To do: Reproduce each record in the listing below exactly as written.

*** Opening Data listing ***

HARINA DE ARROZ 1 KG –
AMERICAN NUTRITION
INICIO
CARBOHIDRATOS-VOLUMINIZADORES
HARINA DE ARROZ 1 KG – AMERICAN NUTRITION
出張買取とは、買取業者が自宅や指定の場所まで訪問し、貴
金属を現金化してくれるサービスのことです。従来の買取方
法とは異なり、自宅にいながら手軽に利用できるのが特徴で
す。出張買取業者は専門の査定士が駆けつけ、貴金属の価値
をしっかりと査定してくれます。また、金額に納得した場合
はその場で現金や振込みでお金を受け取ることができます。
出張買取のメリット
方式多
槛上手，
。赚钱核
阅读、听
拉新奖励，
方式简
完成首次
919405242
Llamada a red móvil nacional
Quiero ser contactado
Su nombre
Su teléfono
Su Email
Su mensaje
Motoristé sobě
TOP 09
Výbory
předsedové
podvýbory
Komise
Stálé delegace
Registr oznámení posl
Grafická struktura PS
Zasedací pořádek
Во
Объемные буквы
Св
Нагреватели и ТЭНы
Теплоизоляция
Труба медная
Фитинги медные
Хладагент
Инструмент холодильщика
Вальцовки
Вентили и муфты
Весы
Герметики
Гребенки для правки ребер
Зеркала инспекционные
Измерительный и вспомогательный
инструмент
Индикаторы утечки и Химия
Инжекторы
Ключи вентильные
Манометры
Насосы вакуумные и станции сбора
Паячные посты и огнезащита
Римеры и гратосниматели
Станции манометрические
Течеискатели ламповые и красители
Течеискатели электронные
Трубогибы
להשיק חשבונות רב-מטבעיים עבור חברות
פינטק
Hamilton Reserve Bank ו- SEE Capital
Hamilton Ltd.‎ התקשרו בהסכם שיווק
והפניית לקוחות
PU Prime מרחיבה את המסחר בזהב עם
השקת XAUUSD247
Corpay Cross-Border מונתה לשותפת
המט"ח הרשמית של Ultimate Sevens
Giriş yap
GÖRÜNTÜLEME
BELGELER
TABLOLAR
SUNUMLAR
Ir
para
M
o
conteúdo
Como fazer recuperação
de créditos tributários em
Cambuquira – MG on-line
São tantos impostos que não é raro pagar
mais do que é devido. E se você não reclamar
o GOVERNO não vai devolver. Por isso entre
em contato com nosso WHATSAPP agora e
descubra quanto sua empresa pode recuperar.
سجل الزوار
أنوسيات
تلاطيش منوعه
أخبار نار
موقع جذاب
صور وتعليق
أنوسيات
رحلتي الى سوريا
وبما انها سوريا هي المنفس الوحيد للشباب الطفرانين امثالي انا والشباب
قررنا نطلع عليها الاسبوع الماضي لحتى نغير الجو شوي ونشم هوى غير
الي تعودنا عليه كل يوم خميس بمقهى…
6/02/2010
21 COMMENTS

*** Closing Data listing ***

Exercise output:
HARINA DE ARROZ 1 KG –
AMERICAN NUTRITION
INICIO
CARBOHIDRATOS-VOLUMINIZADORES
HARINA DE ARROZ 1 KG – AMERICAN NUTRITION
出張買取とは、買取業者が自宅や指定の場所まで訪問し、貴
金属を現金化してくれるサービスのことです。従来の買取方
法とは異なり、自宅にいながら手軽に利用できるのが特徴で
す。出張買取業者は専門の査定士が駆けつけ、貴金属の価値
をしっかりと査定してくれます。また、金額に納得した場合
はその場で現金や振込みでお金を受け取ることができます。
出張買取のメリット
方式多
槛上手，
。赚钱核
阅读、听
拉新奖励，
方式简
完成首次
919405242
Llamada a red móvil nacional
Quiero ser contactado
Su nombre
Su teléfono
Su Email
Su mensaje
Motoristé sobě
TOP 09
Výbory
předsedové
podvýbory
Komise
Stálé delegace
Registr oznámení posl
Grafická struktura PS
Zasedací pořádek
Во
Объемные буквы
Св
Нагреватели и ТЭНы
Теплоизоляция
Труба медная
Фитинги медные
Хладагент
Инструмент холодильщика
Вальцовки
Вентили и муфты
Весы
Герметики
Гребенки для правки ребер
Зеркала инспекционные
Измерительный и вспомогательный
инструмент
Индикаторы утечки и Химия
Инжекторы
Ключи вентильные
Манометры
Насосы вакуумные и станции сбора
Паячные посты и огнезащита
Римеры и гратосниматели
Станции манометрические
Течеискатели ламповые и красители
Течеискатели электронные
Трубогибы
להשיק חשבונות רב-מטבעיים עבור חברות
פינטק
Hamilton Reserve Bank ו- SEE Capital
Hamilton Ltd.‎ התקשרו בהסכם שיווק
והפניית לקוחות
PU Prime מרחיבה את המסחר בזהב עם
השקת XAUUSD247
Corpay Cross-Border מונתה לשותפת
המט"ח הרשמית של Ultimate Sevens
Giriş yap
GÖRÜNTÜLEME
BELGELER
TABLOLAR
SUNUMLAR
Ir
para
M
o
conteúdo
Como fazer recuperação
de créditos tributários em
Cambuquira – MG on-line
São tantos impostos que não é raro pagar
mais do que é devido. E se você não reclamar
o GOVERNO não vai devolver. Por isso entre
em contato com nosso WHATSAPP agora e
descubra quanto sua empresa pode recuperar.
سجل الزوار
أنوسيات
تلاطيش منوعه
أخبار نار
موقع جذاب
صور وتعليق
أنوسيات
رحلتي الى سوريا
وبما انها سوريا هي المنفس الوحيد للشباب الطفرانين امثالي انا والشباب
قررنا نطلع عليها الاسبوع الماضي لحتى نغير الجو شوي ونشم هوى غير
الي تعودنا عليه كل يوم خميس بمقهى…
6/02/2010
21 COMMENTS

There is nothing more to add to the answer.